**TASK REQUIREMENTS**
Reproduce every line of text in the material below word for word, in the same order, and leave the pictures out.
##### DATA TO PROCESS #####
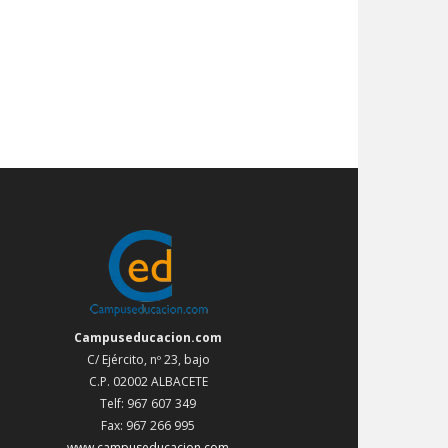
Campuseducacion.com
C/ Ejército, nº 23, bajo
C.P. 02002 ALBACETE
Telf: 967 607 349
Fax: 967 266 995
www.campuseducacion.com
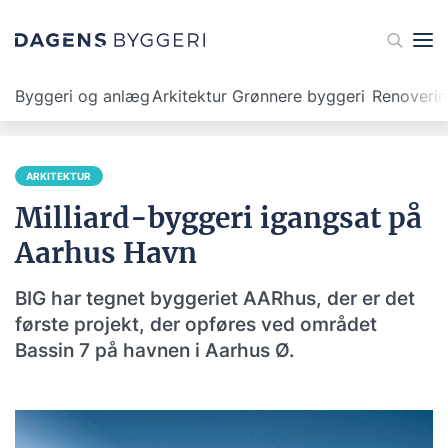
Byggeri og anlæg
Arkitektur
Grønnere byggeri
Renoveri
ARKITEKTUR
Milliard-byggeri igangsat på
Aarhus Havn
BIG har tegnet byggeriet AARhus, der er det
første projekt, der opføres ved området
Bassin 7 på havnen i Aarhus Ø.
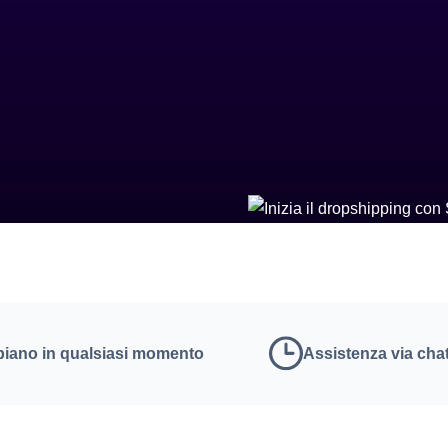
l piano in qualsiasi momento
Assistenza via chat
#####
**SOLUTION TO THE EXERCISE**
Campuseducacion.com
C/ Ejército, nº 23, bajo
C.P. 02002 ALBACETE
Telf: 967 607 349
Fax: 967 266 995
www.campuseducacion.com
Byggeri og anlæg
Arkitektur
Grønnere byggeri
Renoveri
ARKITEKTUR
Milliard-byggeri igangsat på
Aarhus Havn
BIG har tegnet byggeriet AARhus, der er det
første projekt, der opføres ved området
Bassin 7 på havnen i Aarhus Ø.
l piano in qualsiasi momento
Assistenza via chat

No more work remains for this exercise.